* **Action item**: Can you switch "Besucherparkplätzen" to "Gästeparkplätzen" in the data below, change nothing else, and return the lines without the pictures?

Page-level text extractions:
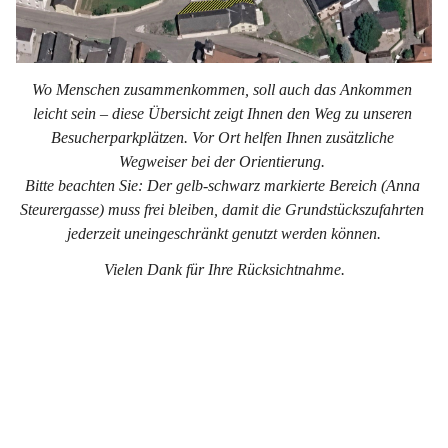
Wo Menschen zusammenkommen, soll auch das Ankommen 
leicht sein – diese Übersicht zeigt Ihnen den Weg zu unseren 
Besucherparkplätzen. Vor Ort helfen Ihnen zusätzliche 
Wegweiser bei der Orientierung. 
Bitte beachten Sie: Der gelb-schwarz markierte Bereich (Anna 
Steurergasse) muss frei bleiben, damit die Grundstückszufahrten 
jederzeit uneingeschränkt genutzt werden können.
Vielen Dank für Ihre Rücksichtnahme.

* **Result for this exercise**:
Wo Menschen zusammenkommen, soll auch das Ankommen 
leicht sein – diese Übersicht zeigt Ihnen den Weg zu unseren 
Gästeparkplätzen. Vor Ort helfen Ihnen zusätzliche 
Wegweiser bei der Orientierung. 
Bitte beachten Sie: Der gelb-schwarz markierte Bereich (Anna 
Steurergasse) muss frei bleiben, damit die Grundstückszufahrten 
jederzeit uneingeschränkt genutzt werden können.
Vielen Dank für Ihre Rücksichtnahme.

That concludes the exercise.